◆ **Source data**
┏━━
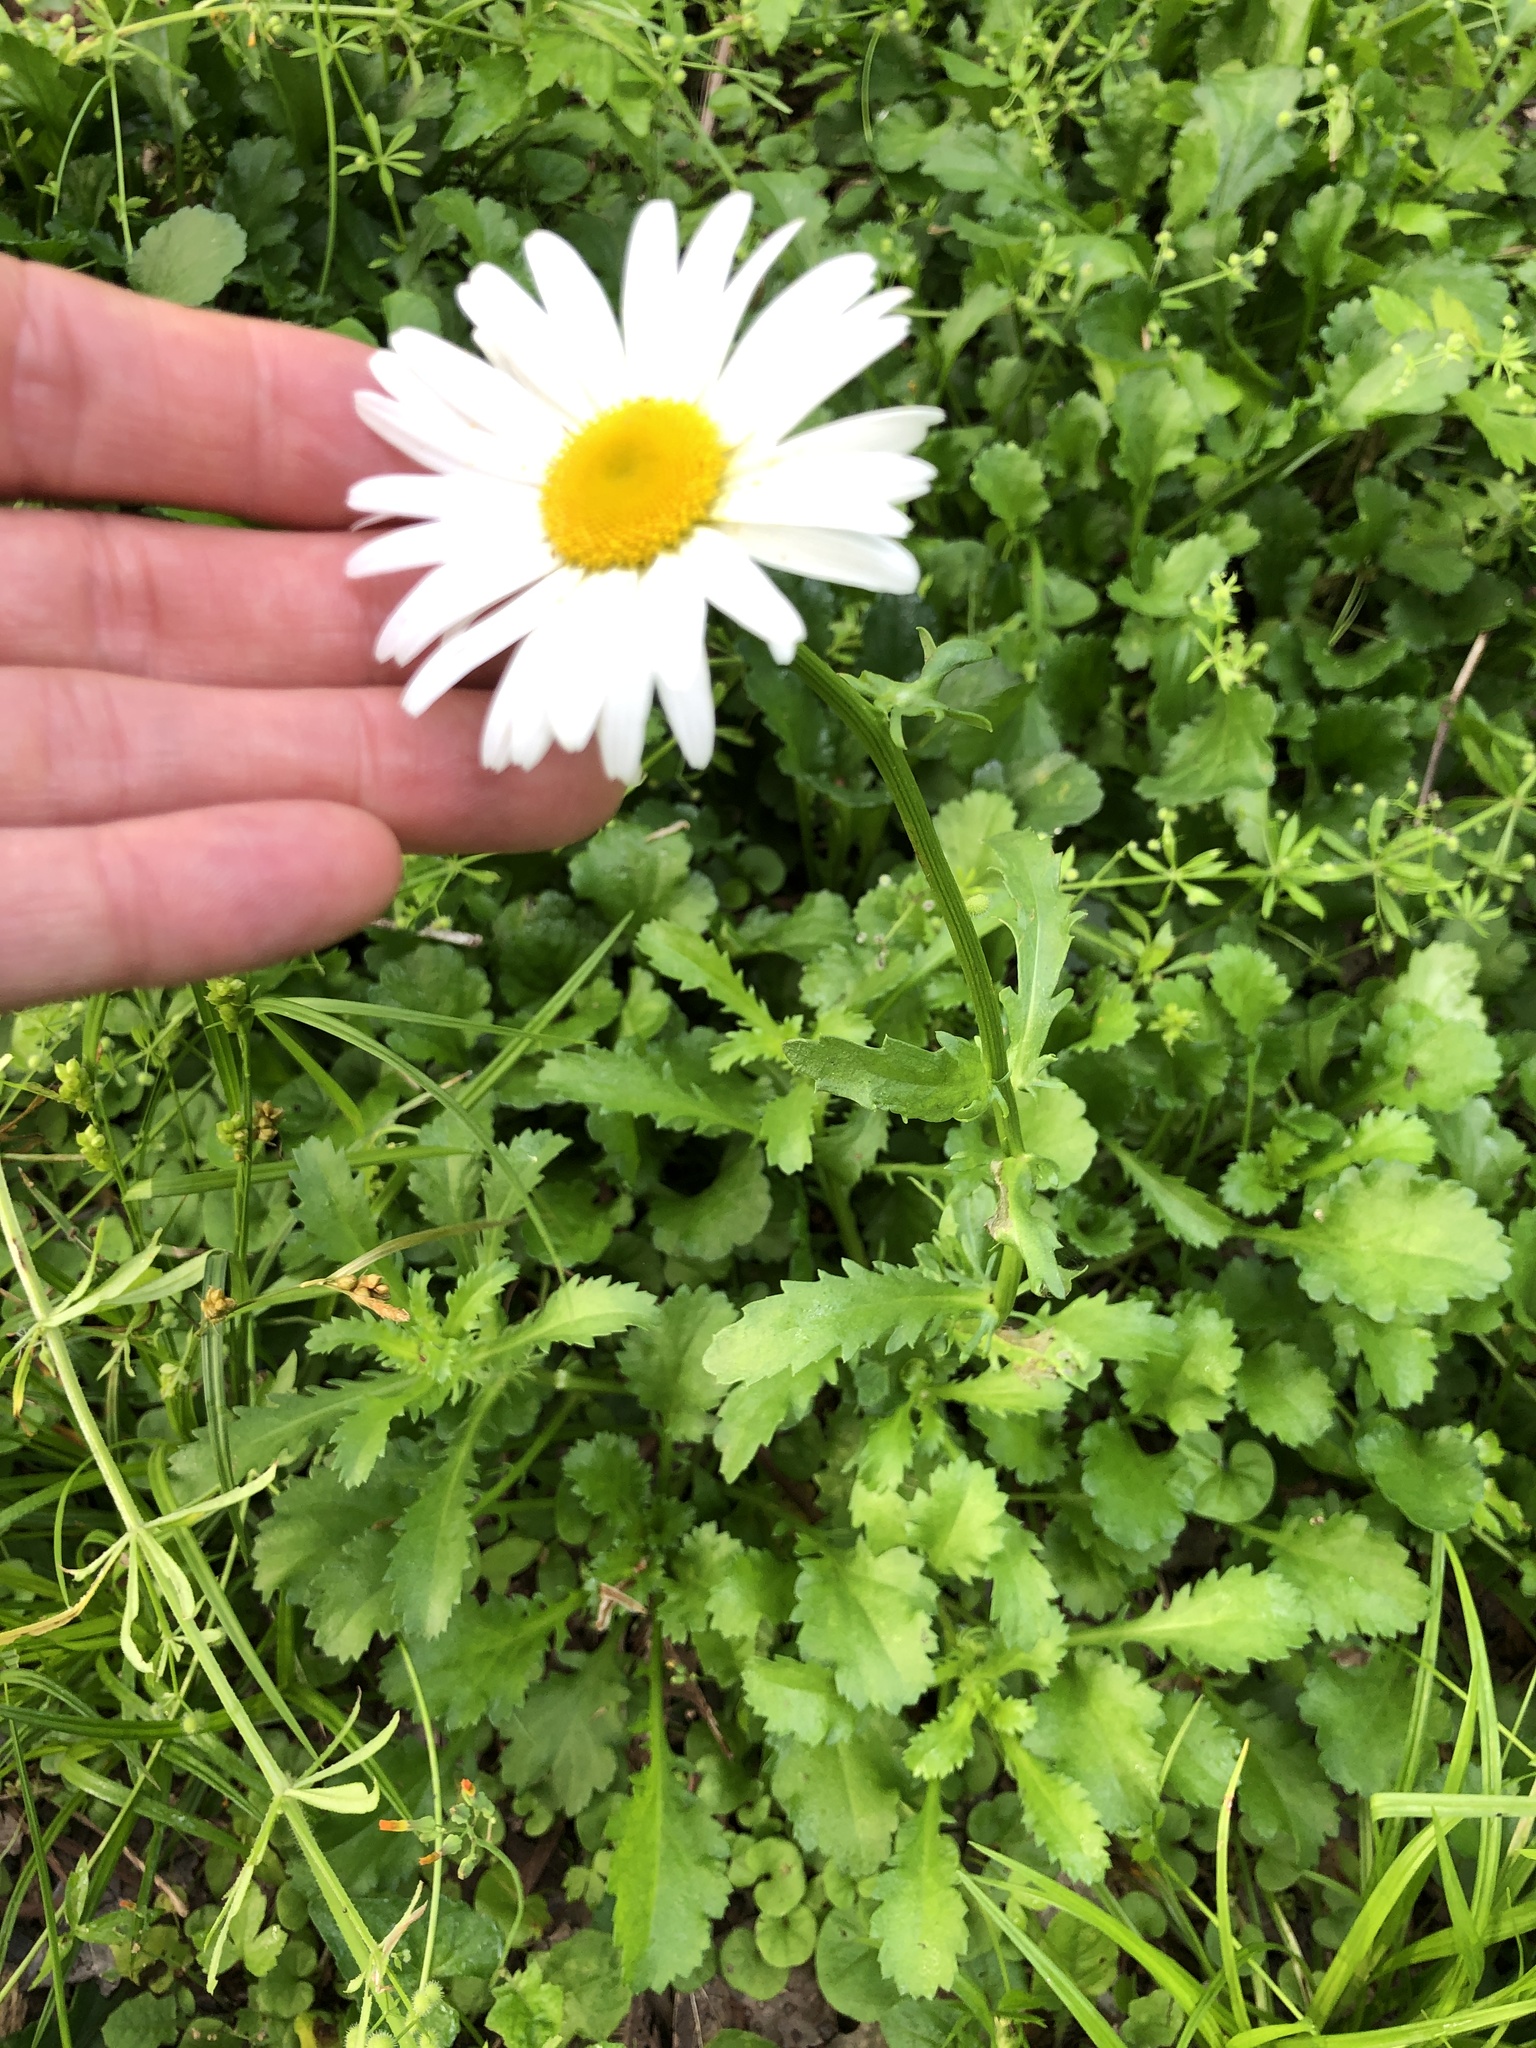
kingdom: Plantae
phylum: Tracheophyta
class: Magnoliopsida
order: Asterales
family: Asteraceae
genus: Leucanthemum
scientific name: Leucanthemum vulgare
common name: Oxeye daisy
┗━━
◆ **Aim of the exercise**
Rewrite the lines in the rows above as a numbered list, omitting any blank lines and leaving out the pictures.

◆ **Task solution**
1. kingdom: Plantae
2. phylum: Tracheophyta
3. class: Magnoliopsida
4. order: Asterales
5. family: Asteraceae
6. genus: Leucanthemum
7. scientific name: Leucanthemum vulgare
8. common name: Oxeye daisy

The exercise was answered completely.